Publié le 15 janvier 2018

ÉNERGIE

Mobilité durable : Renault, Nissan et Mitsubishi créent un fonds pour changer leur business model

Renault, Nissan et Mitsubishi viennent de créer un fonds d'investissement de 1 milliard de dollars dédié à des start-up des nouvelles mobilités. Le but est de ne pas rater le virage du covoiturage et des voitures électriques et autonomes. "Elles ne veulent pas être les kodak de l'automobile", explique un spécialiste. La fin des véhicules thermiques est programmée pour 2040 en France. 

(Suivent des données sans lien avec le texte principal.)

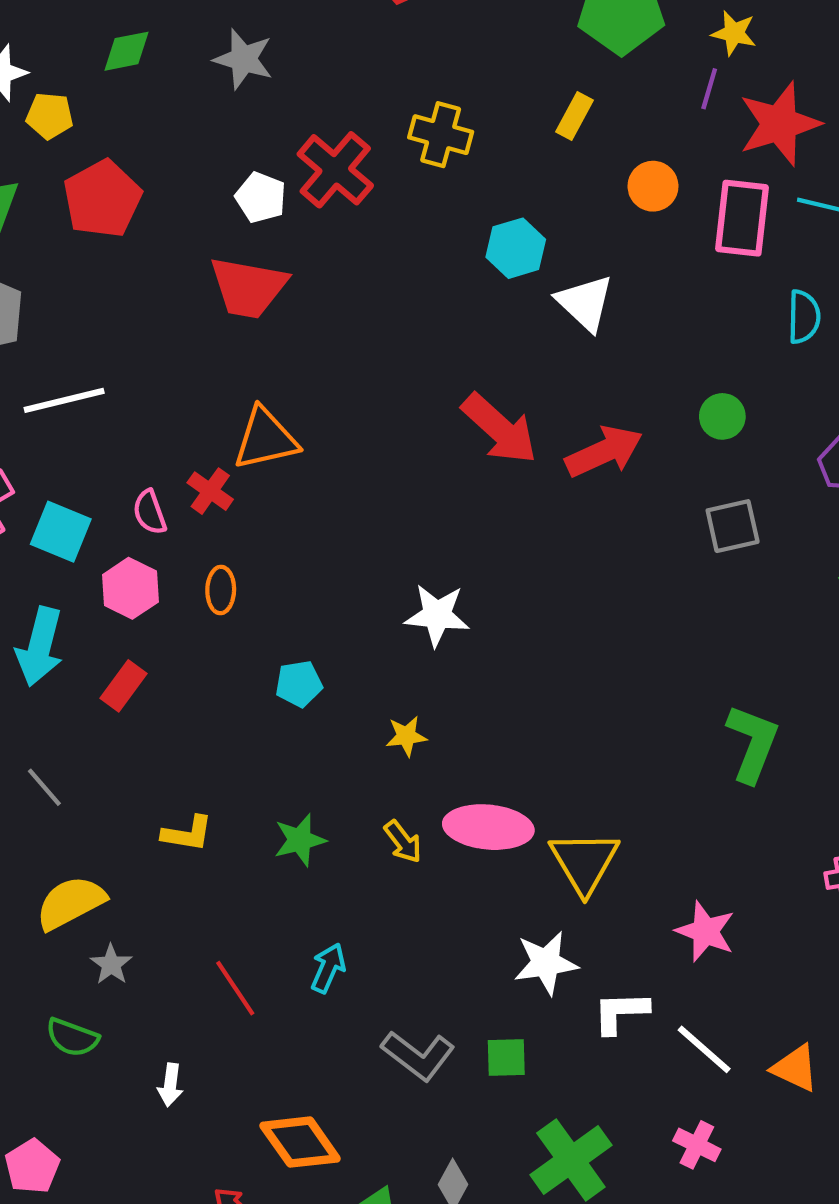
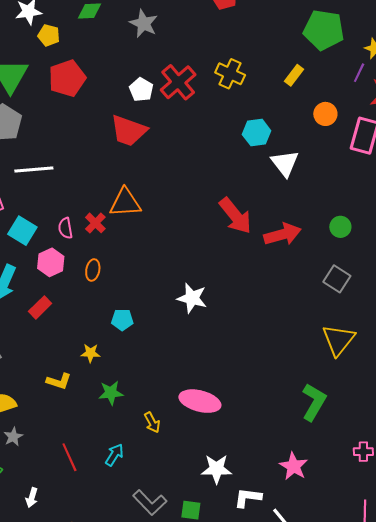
gray square: (733, 526) -> (337, 279), turned 36
yellow star: (406, 736) -> (91, 353), moved
green L-shape: (753, 743) -> (314, 402), moved
yellow arrow: (403, 842) -> (152, 422), moved
yellow triangle: (584, 862) -> (338, 340), moved

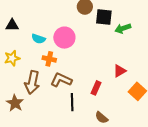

Waymo, filiale d'Alphabet, maison mère de Google, teste plusieurs modèles de voitures autonomes.
©Waymo

1 milliard de dollars sur 5 ans. C’est la somme que Renault-Nissan-Mitsubishi ont allouée à un fonds d’investissement dédié aux start-up des nouveaux services de mobilité. Ce fonds vient d’être officialisé par l’actuel patron de Renault, Carlos Ghosn, non pas lors d'un salon de l'auto mais lors du CES, le salon des technologies l’électronique de Las Vegas. Tout un symbole de la mutation en cous du monde des transports. 

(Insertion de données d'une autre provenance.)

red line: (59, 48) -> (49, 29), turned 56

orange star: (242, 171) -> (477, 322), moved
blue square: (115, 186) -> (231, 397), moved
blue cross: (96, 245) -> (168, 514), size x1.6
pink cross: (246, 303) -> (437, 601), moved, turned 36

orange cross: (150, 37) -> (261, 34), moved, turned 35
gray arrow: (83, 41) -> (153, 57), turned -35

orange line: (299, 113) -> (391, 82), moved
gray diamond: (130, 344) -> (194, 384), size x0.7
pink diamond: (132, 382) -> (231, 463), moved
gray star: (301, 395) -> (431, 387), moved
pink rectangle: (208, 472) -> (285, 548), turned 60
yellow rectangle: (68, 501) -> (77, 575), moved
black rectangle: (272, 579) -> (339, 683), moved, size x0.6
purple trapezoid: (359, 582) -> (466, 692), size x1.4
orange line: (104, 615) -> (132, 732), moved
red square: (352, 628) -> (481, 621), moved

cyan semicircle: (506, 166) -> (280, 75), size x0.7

"Le fonds priorise l’innovation dans les nouvelles mobilités, y compris l’électrique, les systèmes autonomes, la connectivité et l’intelligence artificielle", détaille la nouvelle alliance dans un communiqué. Il sera financé à 40 % par Renault, 40 % par Nissan et 20 % par Mitsubishi. Piloté par Fançois Dossa de Nissan, il serait, selon les trois constructeurs, le plus important de l’industrie automobile. Le premier investissement du fonds est dédié à Iionic Materiel, une société américaine qui développe des matériaux pour batterie sans cobalt.

Les constructeurs ne veulent pas être les "kodak de l’automobile"

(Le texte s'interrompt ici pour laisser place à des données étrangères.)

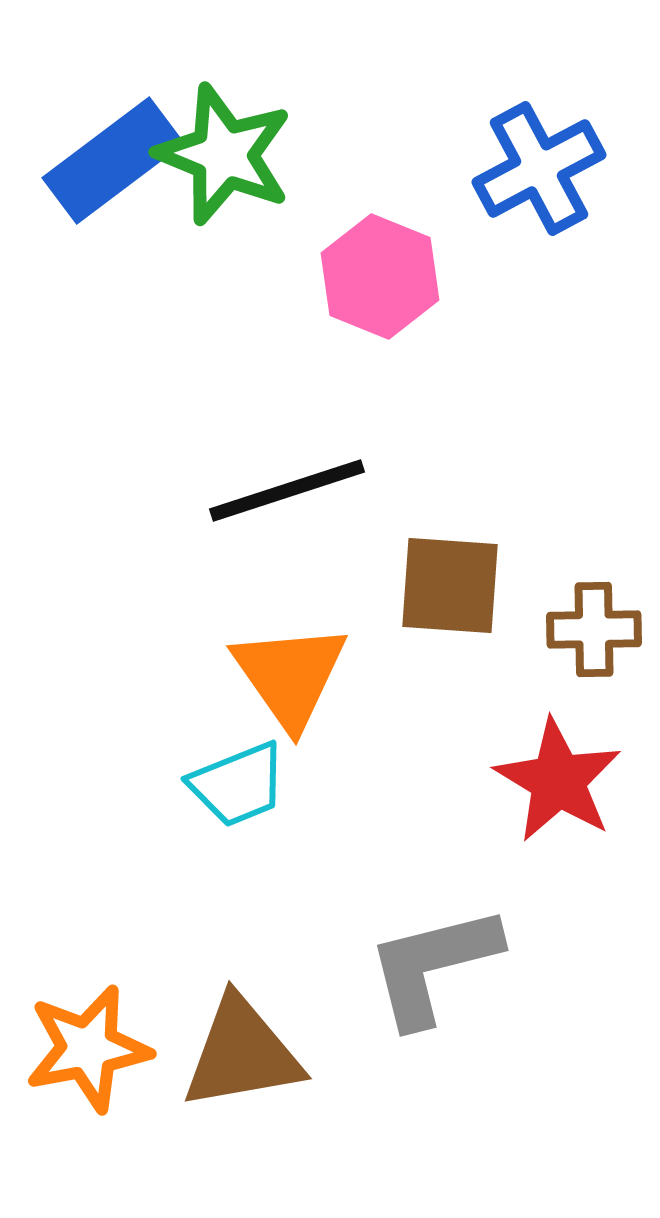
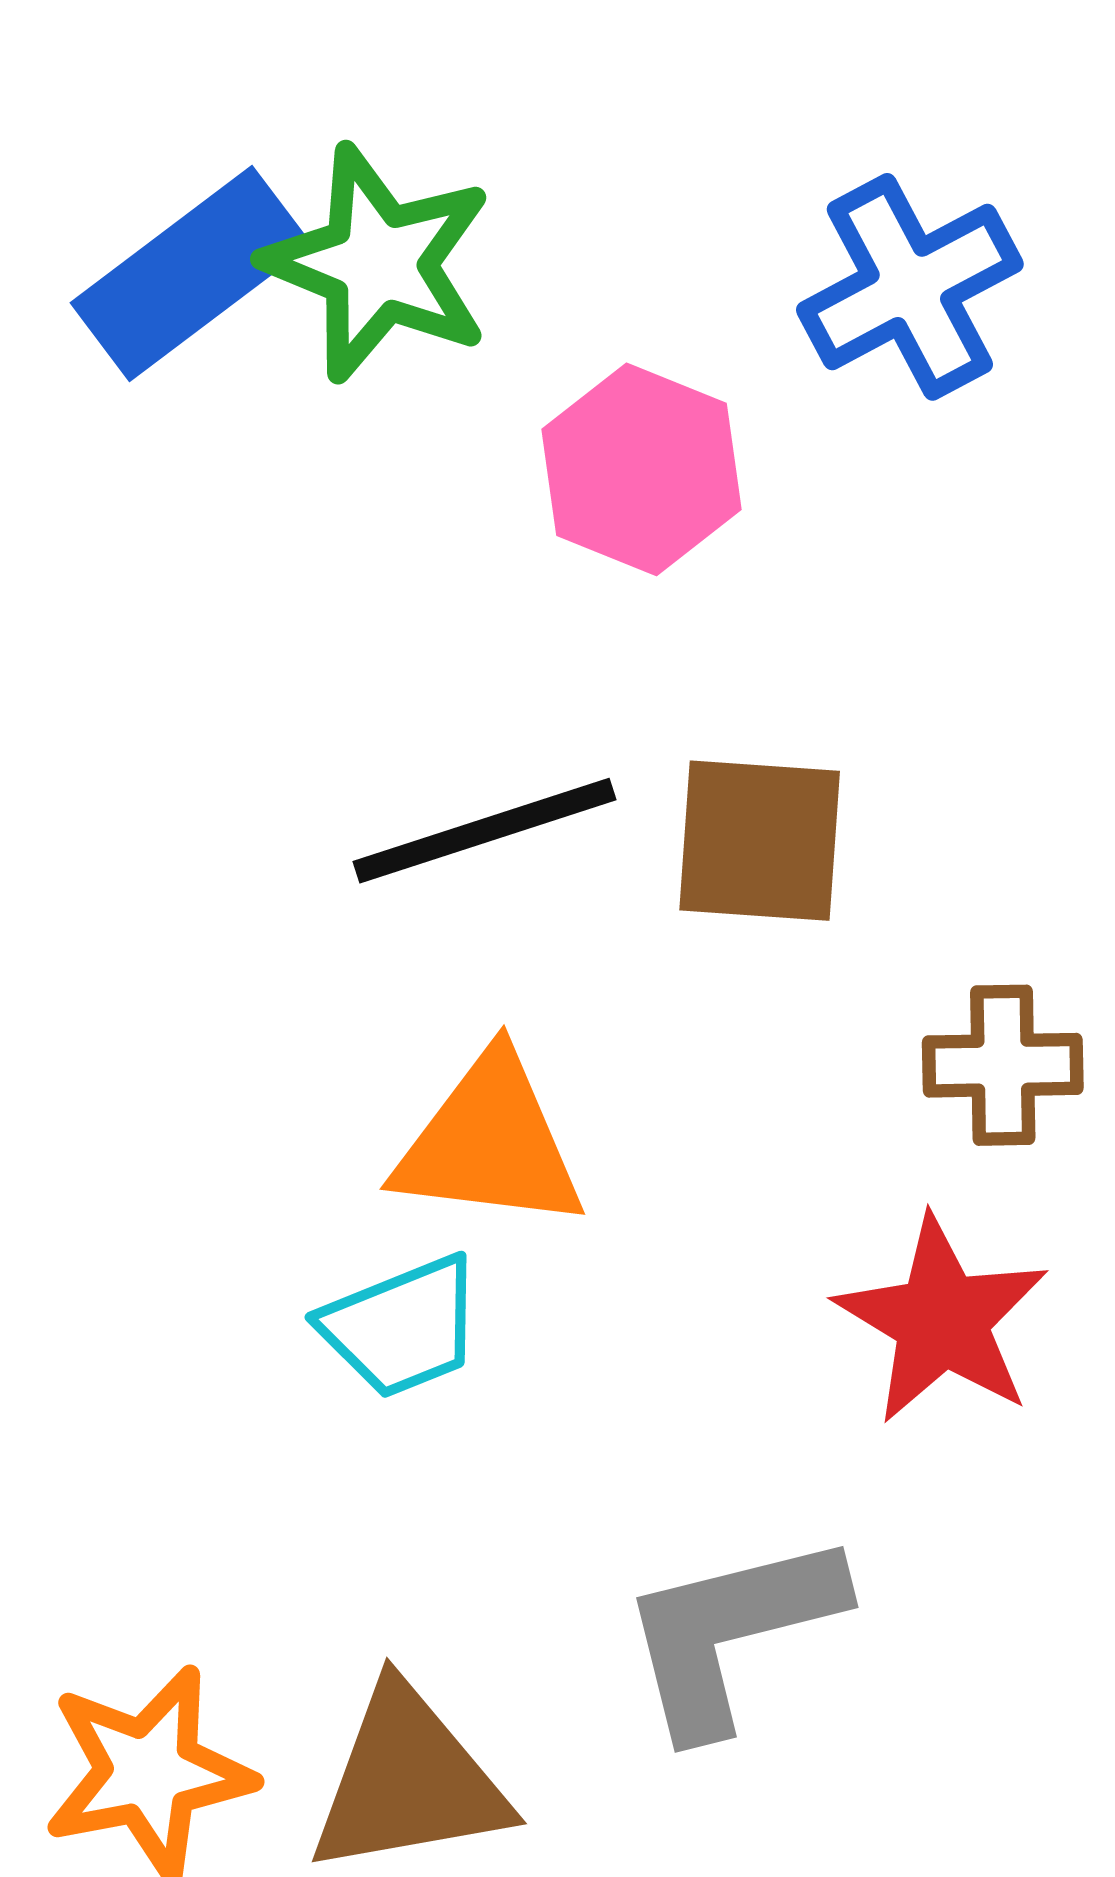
brown square: (450, 585) -> (760, 841), moved
orange triangle: (290, 675) -> (490, 1143), turned -48

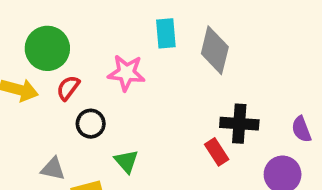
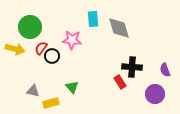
gray diamond: (215, 50) -> (119, 28), turned -30
black circle: (91, 124) -> (52, 56), moved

"Les constructeurs automobiles sont challengés par les start-up et les géants du numérique sur les voitures autonomes et les nouvelles mobilités. Pour ne pas être les "kodak de l’automobile", ils s’appuient sur des start-up agiles capables d’innover", explique Harald Condé Piquer, analyste au centre de recherche de Novethic.

Et ils ne sont pas les seuls. En mai 2016, Toyota a lancé un partenariat stratégique avec Uber, la plateforme de réservation de véhicule avec chauffeur. Par la suite, General Motors s’est lié avec le principal concurrent d’Uber, Lyft. Enfin, Volkswagen a investi dans la société Gett, et Ford dans la startup Argo al avec l’objectif d’aboutir à une voiture autonome pour répondre à des services de covoiturage d’ici 2021.

"Notre modèle économique sera très différent dans le futur", affirme Ford

Pourquoi ce mouvement ? Parce que le business model des constructeurs traditionnels est menacé par les nouveaux modes de consommation. "Pour les entreprises, l’avenir n’est plus uniquement de vendre des véhicules à moteur thermique à des particuliers, mais s’oriente de plus en plus vers des nouveaux modes de mobilité. Par exemple les flottes de véhicules autonomes et électriques amenées à tourner dans les grandes villes", analyse Harald Condé Piquer. "Pour ne pas rater le virage de cette transition, les constructeurs doivent devenir des fournisseurs de services de mobilité", souligne-t-il.

"Il ne fait aucun doute que notre modèle économique sera très différent dans le futur de ce qu’il est aujourd’hui", affirmait déjà Bill Ford, le président exécutif du constructeur Ford en mai 2015 lorsqu’il était interrogé par Bloomberg sur les voitures autonomes.

Et pour cause. Selon une étude du cabinet KPMG de 2016 sur les tendances clés des dirigeants du secteur auto d’ici 2025, les orientations sont claires. La tendance "connectivité et numérique" est jugée comme la plus importante. Suivie de près par les véhicules électriques hybrides et les véhicules à batterie.